No. 12 – Fuerza Regia de Monterrey
- Position: Point guard
- League: LNBP

Personal information
- Born: February 20, 1994 (age 32) Salem, Oregon, U.S.
- Listed height: 6 ft 2 in (1.88 m)
- Listed weight: 175 lb (79 kg)

Career information
- High school: North Salem (Salem, Oregon)
- College: San Francisco (2012–2014); Clemson (2015–2017);
- NBA draft: 2017: undrafted
- Playing career: 2017–present

Career history
- 2017: Panionios
- 2017–2018: Santa Cruz Warriors
- 2018: Agua Caliente Clippers
- 2018–2019: Soles de Mexicali
- 2019–2020: Aguacateros de Michoacán
- 2021–2022: Astros de Jalisco
- 2022–2023: Halcones de Xalapa
- 2024: US Monastir
- 2024: Diablos Rojos del México
- 2025–present: Fuerza Regia de Monterrey
- 2026: Leones de Ponce
- 2026–present: Toros Laguna

= Avry Holmes =

American basketball player

Avry Holmes (born February 20, 1994) is an American professional basketball player for Fuerza Regia de Monterrey of the Liga Nacional de Baloncesto Profesional (LNBP). He was drafted 66th overall by the Santa Cruz Warriors in the 2017 NBA G-League draft.

== Career ==
Holmes starred at North Salem High School. He was named second-team all-state as a junior and first-team all-state as a senior.

Holmes played two seasons for San Francisco and averaged 12.5 points and 3.1 assists per game as a sophomore. In May 2014, he announced he was transferring to Clemson. He averaged 10 points per game as a junior and started all 31 contests. As a senior at Clemson, Holmes averaged 10.3 points, 2.4 rebounds, and 1.3 assists per game.

On September 26, 2017, Holmes was signed by Panionios in Greece.

Holmes was selected in the third round of the 2017 NBA G League draft by the Santa Cruz Warriors and signed with the team. In his first season for Santa Cruz, he averaged 6.2 points and 1.6 assists per game.

In October 2018 he was traded to the Agua Caliente Clippers of the G League for a 3rd round pick.

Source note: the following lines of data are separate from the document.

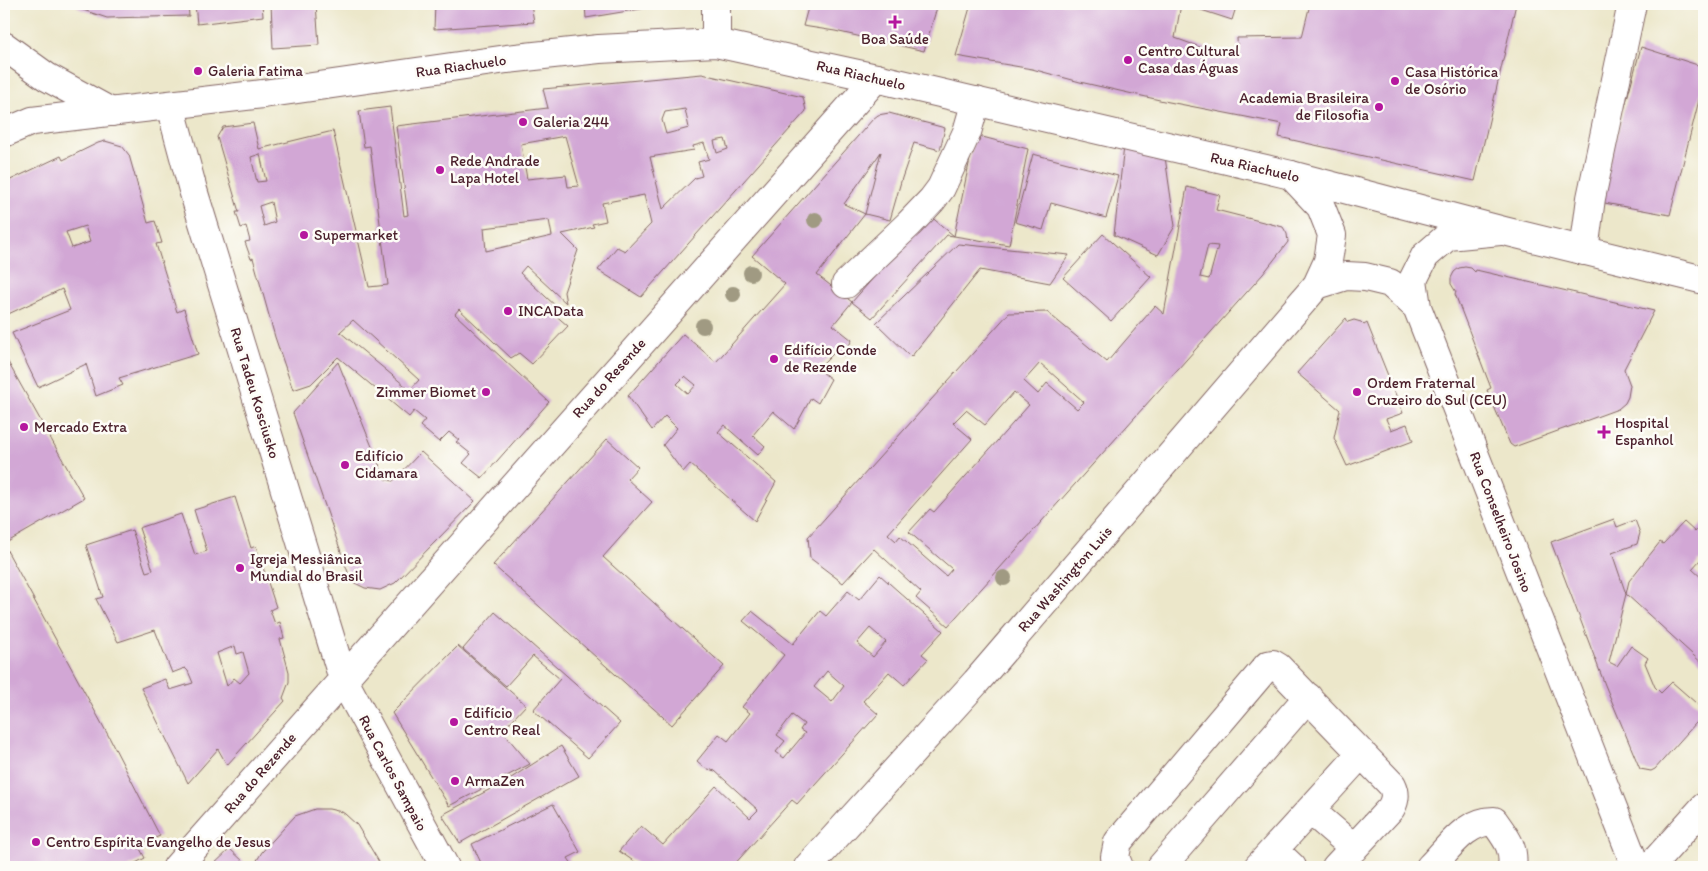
<svg xmlns="http://www.w3.org/2000/svg" width="1708" height="871" viewBox="0 0 1708 871" font-family="Itim,sans-serif">
	<rect width="100%" height="100%" fill="#fdfcf7"/>
	<filter id="ink" filterUnits="userSpaceOnUse"><feTurbulence type="fractalNoise" baseFrequency=".02" numOctaves="2"/><feDisplacementMap in="SourceGraphic" scale="10" xChannelSelector="R" yChannelSelector="G"/><feConvolveMatrix kernelMatrix="1 2 1 2 8 2 1 2 1" color-interpolation-filters="sRGB"/></filter>
	<filter id="wash" filterUnits="userSpaceOnUse"><feTurbulence type="fractalNoise" baseFrequency=".0096" numOctaves="4" result="noise"/><feDisplacementMap in="SourceGraphic" scale="20" xChannelSelector="R" yChannelSelector="G"/><feGaussianBlur stdDeviation="1.12" result="paint"/><feColorMatrix in="noise" values="0 0 0 0 0 0 0 0 0 0 0 0 0 0 0 0 0 1.4 0 .05"/><feComposite in="paint" operator="in"/></filter>
	<g filter="url(#wash)">
		<rect width="100%" height="100%" fill="#ece7ca"/>
		<g id="blocks">
			<path fill="#d2a7d5" fill-rule="evenodd" d="M75,4h113l1,12 -82,2 -27,-9z
				M195,4h67l1,12 -66,8z
				M271,4h45l3,41 -46,3z
				M435,4h96l3,18 -100,7z
				M585,4h79v1l-78,13z
				M809,4h129l-14,47 -89,-20 -32,-5z
				M971,4h210l-6,34 47,17 16,1 -1,-18 65,-1 8,-33h206l-41,177 -196,-44 3,-13 -118,-23 -84,-19 -48,-13 -76,-13z
				M1193,4h44l-5,16 -40,-13z
				M1641,47l63,20v13l-34,135 -71,-13z
				M702,74l101,23 3,14 -165,186 -43,-27 19,-23 8,4 26,-27 -7,-29 -42,8 4,18 -14,3 2,3 -32,7 16,16 -14,42 2,11 -40,-37 -6,7 38,35 -5,5 15,13 -36,38 -13,-11 -8,5 -52,-49 -4,5 94,88 -67,76 -19,-15 8,-9 -15,-12 3,-2 -10,-8 -10,10 -19,-16 5,-6 -11,-9 -5,6 -71,-60 -27,27 -18,6 -18,-53 -22,-79 -2,1 -6,-17 5,-1 -4,-15 -5,2 -5,-16h3l-22,-75 6,-10 30,-4 6,26 74,-18 36,156 19,-2 -18,-139 -6,1 -5,-36 31,-4 14,109 4,-1 -12,-89 152,-18 -5,-19zM685,109l4,19 -23,6 -4,-14 3,-8zM565,136l14,50 -11,1 -2,-12 -39,4 -6,-35zM725,139l3,10 -11,4 -3,-12zM704,143l5,16 -11,3 4,14 -7,2 -32,31 -13,-52 44,-7 -1,-4zM260,154l6,27 -9,1 -6,-25zM271,202l4,20 -11,4 -5,-20zM549,220l3,16 -66,15 -2,-23zM353,320l66,60 -9,10 -70,-58z
				M889,113l56,15 -5,22 -26,-7 -12,35 -12,42 -25,-6 16,-62 -37,52 21,10 -48,61 35,27 -19,23 19,15 -9,16 -6,-6 -19,19 13,10 -13,24 -7,-5 -17,31 -21,-18 -20,24 12,11 -7,9 -34,-30 -6,7 58,50 -21,39 -65,-57 -7,8 -20,-27 14,-17 -12,-12 -13,14 -24,-34 55,-62 33,28 69,-78 -33,-28 121,-137 5,-4zM685,376l11,9 -8,9 -11,-10z
				M975,135l53,14 -19,96 -55,-9z
				M105,141l17,5 7,9 19,68 7,-2 7,22 -6,1 21,68 7,-3 14,45 -79,24 4,7 -27,11 -10,-32 -48,23 -26,-54 58,-23 -8,-21 -58,27v-133l57,-27 2,4 35,-17zM85,226l5,16 -18,6 -6,-16z
				M1124,146l41,11 10,69 -17,29 -44,-20z
				M1033,154l85,22 -12,42 -55,-15 -8,27 -28,-8z
				M1187,187l33,8 -4,15 67,17 4,7 1,8 -25,32 -315,352 -32,-28 5,-6 -47,-43 -31,34 -33,-25 -2,-21 201,-224 38,-1 60,50 48,-56 9,8zM1208,245l10,1 -9,33 -9,-2zM1040,363l44,39 -7,7 -30,-26 -9,11 -14,-13zM1014,392l15,13 -95,107 -4,-3 -21,23 43,37 -6,7 -46,-40 -4,5 -8,-7 84,-95 -19,-16 13,-13 19,15z
				M929,215l25,21 -7,-1 -75,83 -20,-16z
				M1103,234l48,43 -40,44 -48,-43z
				M958,244l111,11 -19,28 -70,-13 -69,87 -35,-34z
				M1465,267l6,1 4,4 1,-2 178,41 -30,58 6,16 -2,12 -3,6 -7,6 -104,38 -4,-3 -23,-54 4,-2 -36,-94 1,-2 -5,-8v-6l3,-6 5,-4z
				M1346,318l2,4 6,-2 7,2 3,3 3,-2 36,90 -17,6 5,11 16,-6 6,17 -66,25 -13,-28 6,-28 -43,-37z
				M4,355l80,143 -80,46z
				M338,362l47,117 8,2 28,-29 54,49 -80,82 -15,7 -15,-2 -14,-7 -58,-168z
				M607,439l31,28 -11,12 25,23 -49,55 121,109 -52,59 -179,-160z
				M235,497l16,51 5,-2 20,61 -6,3 5,14 5,-2 4,16 -4,1 9,33v10l-6,16 2,3 -58,64 -9,-16 -30,34 -47,-95 24,-9 5,11 23,-7 -5,-12 -3,-3 -13,5 -17,-43 -37,12 -22,-43 7,-2 -17,-52 46,-15 14,42 7,-2 -14,-42 42,-14 14,41 12,-4 -13,-41zM235,646l2,8 6,-2 6,21 -9,10 -6,-5 -7,8 -10,-33z
				M1614,519l3,8 18,-7 5,13 -3,11 -25,9 14,41 -17,68 8,4 14,-20 17,12 -3,5 10,24 6,6 11,-11 32,28v4l-49,55 -4,2 -11,-2 -35,-84 -54,-143z
				M1684,522l11,10 9,-10v43l-4,-5 -8,9 12,11v85l-78,-71 3,-13 31,-39 3,2z
				M4,545l104,190 52,101 -22,9 7,13 -17,9h-118l-6,-12z
				M880,575l63,56 -21,23 6,5 -24,26 -15,-13 -26,29 15,13 -81,90 -5,-4 -60,67h-90l-23,-16 22,-25 22,19 53,-59 34,32 8,-8 -43,-39 -10,-3 -8,-7 22,-27 9,7 22,-28 -8,-6 42,-52 -41,-34 9,-10 41,33 27,-33 6,5 22,-25 11,9zM870,628l16,14 -13,15 -16,-14zM827,671l17,15 -12,16 -18,-15zM792,715l12,9 -4,6 5,3 -21,25 -8,-6 9,-11 -8,-6z
				M495,612l125,111 -32,35 -55,-48 27,-31 -27,-23 -27,30 -43,-37z
				M458,646l68,59 -24,26 28,33 -81,42 -57,-93z
				M561,746l18,30 -119,67 -18,-28 69,-37z
				M553,804l27,48 -12,6 6,9h-91l-11,-23z
				M315,809h14l13,3 3,2 12,11 25,42h-129l9,-15 33,-36z
				M230,849l14,13 -2,5h-31z"/>
		</g>
	</g>
	<g filter="url(#ink)">
		<use href="#blocks" fill-opacity="0" stroke="#836563" stroke-width="1"/>
		<g fill="none" stroke-linecap="round" stroke-linejoin="round">
			<defs>
				<path id="minor" d="M716,4v39
					M4,46l43,31 64,35
					M170,105l23,85 150,489 102,188
					M1500,231l-52,5 -23,20 -12,24 4,27 219,560
					M1584,251l7,-53 41,-194
					M846,284l63,-60 23,-24 9,-12 26,-56 9,-31
					M1317,285l29,-9 19,1 25,6 27,24
					M1310,810l44,38
					M1274,850l18,17
					M177,867l699,-789
					M808,867l168,-185 341,-397 11,-24 4,-26 -11,-28 -30,-32
					M1119,867l-4,-10 3,-15 150,-177 5,-1 5,3 114,118c4,8 4,14 -1,23l-55,59
					M1161,867l147,-170
					M1258,867l104,-114
					M1430,867c19,-19 35,-46 64,-46 11,16 21,26 18,46"/>
				<path id="major" d="M4,133l28,-12 231,-27 244,-35 92,-10 117,-6 160,35 415,97 213,56 200,49
					M1650,867l54,-60"/>
			</defs>
			<use href="#minor" stroke="#836563" stroke-width="30"/>
			<use href="#major" stroke="#836563" stroke-width="30"/>
			<use href="#minor" stroke="#fff" stroke-width="28"/>
			<use href="#major" stroke="#fff" stroke-width="28"/>
		</g>
		<g fill="#a09a82">
			<circle cx="815" cy="220" r="8"/>
			<circle cx="751" cy="273" r="8"/>
			<circle cx="733" cy="294" r="8"/>
			<circle cx="703" cy="326" r="8"/>
			<circle cx="1004" cy="578" r="8"/>
		</g>
	</g>
	<g fill="#b5179e" stroke="#fdfcf7" stroke-width="2">
		<path d="M892.5 14.5h5v5h5v5h-5v5h-5v-5h-5v-5h5z"/>
		<circle cx="1128" cy="60" r="5"/>
		<circle cx="198" cy="71" r="5"/>
		<circle cx="1395" cy="81" r="5"/>
		<circle cx="1379" cy="107" r="5"/>
		<circle cx="523" cy="122" r="5"/>
		<circle cx="440" cy="170" r="5"/>
		<circle cx="304" cy="235" r="5"/>
		<circle cx="508" cy="311" r="5"/>
		<circle cx="774" cy="359" r="5"/>
		<circle cx="486" cy="392" r="5"/>
		<circle cx="1357" cy="392" r="5"/>
		<circle cx="24" cy="427" r="5"/>
		<path d="M1601.5 424.5h5v5h5v5h-5v5h-5v-5h-5v-5h5z"/>
		<circle cx="345" cy="465" r="5"/>
		<circle cx="240" cy="568" r="5"/>
		<circle cx="454" cy="722" r="5"/>
		<circle cx="455" cy="781" r="5"/>
		<circle cx="36" cy="842" r="5"/>
	</g>
	<g text-anchor="middle" stroke-width="5" stroke-linejoin="round" paint-order="stroke">
		<g font-size="15" fill="#4a1f2b" stroke="#fdfcf7" text-anchor="start">
			<text x="895" y="44" text-anchor="middle">Boa Saúde</text>
			<text x="1138" y="56">Centro Cultural<tspan x="1138" dy="17">Casa das Águas</tspan></text>
			<text x="208" y="76">Galeria Fatima</text>
			<text x="1405" y="77">Casa Histórica<tspan x="1405" dy="17">de Osório</tspan></text>
			<text x="1369" y="103" text-anchor="end">Academia Brasileira<tspan x="1369" dy="17">de Filosofia</tspan></text>
			<text x="533" y="127">Galeria 244</text>
			<text x="450" y="166">Rede Andrade<tspan x="450" dy="17">Lapa Hotel</tspan></text>
			<text x="314" y="240">Supermarket</text>
			<text x="518" y="316">INCAData</text>
			<text x="784" y="355">Edifício Conde<tspan x="784" dy="17">de Rezende</tspan></text>
			<text x="1367" y="388">Ordem Fraternal<tspan x="1367" dy="17">Cruzeiro do Sul (CEU)</tspan></text>
			<text x="476" y="397" text-anchor="end">Zimmer Biomet</text>
			<text x="1615" y="428">Hospital<tspan x="1615" dy="17">Espanhol</tspan></text>
			<text x="34" y="432">Mercado Extra</text>
			<text x="355" y="461">Edifício<tspan x="355" dy="17">Cidamara</tspan></text>
			<text x="250" y="564">Igreja Messiânica<tspan x="250" dy="17">Mundial do Brasil</tspan></text>
			<text x="464" y="718">Edifício<tspan x="464" dy="17">Centro Real</tspan></text>
			<text x="465" y="786">ArmaZen</text>
			<text x="46" y="847">Centro Espírita Evangelho de Jesus</text>
		</g>
		<g font-size="15" fill="#4a1f2b" stroke="#fdfcf7">
			<text transform="translate(461 66) rotate(-8)" y="5">Rua Riachuelo</text>
			<text transform="translate(861 75) rotate(13)" y="5">Rua Riachuelo</text>
			<text transform="translate(1255 167) rotate(13)" y="5">Rua Riachuelo</text>
			<text transform="translate(609 378) rotate(-48)" y="5">Rua do Resende</text>
			<text transform="translate(255 393) rotate(73)" y="5">Rua Tadeu Kosciusko</text>
			<text transform="translate(1501 522) rotate(69)" y="5">Rua Conselheiro Josino</text>
			<text transform="translate(1065 579) rotate(-49)" y="5">Rua Washington Luis</text>
			<text transform="translate(260 773) rotate(-49)" y="5">Rua do Rezende</text>
			<text transform="translate(393 773) rotate(62)" y="5">Rua Carlos Sampaio</text>
		</g>
	</g>
	<rect width="1708" height="871" fill="none" stroke="#fdfcf7" stroke-width="20"/>
</svg>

He was placed on waivers on November 1.

Holmes joined Mexican team Soles de Mexicali in December 2018.

Holmes spent the 2019–20 season in Mexico with Aguacateros de Michoacán. On September 2, 2021, he signed with Astros de Jalisco.

In May 2024, Holmes joined the Tunisian team US Monastir for the 2024 BAL playoffs.